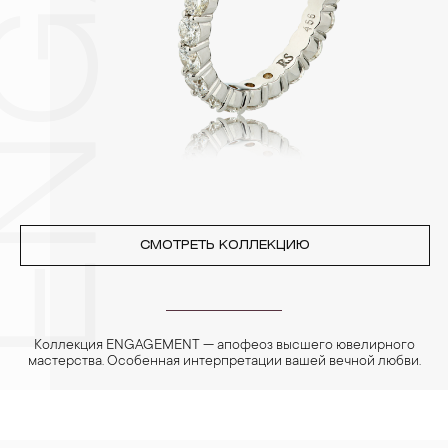
3. Ни в коем случае не храните украшения в ванной комнате.
Особенно беречь от воздействия влаги, необходимо
позолоченные изделия. Также высокую влажность плохо
переносят жемчуг, бирюза, малахит и янтарь.
4. Специалисты обычно рекомендуют чистить украшения не
реже одного раза в месяц, а также регулярно протирать их
фланелевой или замшевой салфеткой.
СМОТРЕТЬ КОЛЛЕКЦИЮ
Коллекция ENGAGEMENT — апофеоз высшего ювелирного
мастерства. Особенная интерпретации вашей вечной любви.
* * * * * * * * *
Exercise >> Within the listing, how many lines hold the word "украшения"? Answer with the number by itself.

Task result >> 2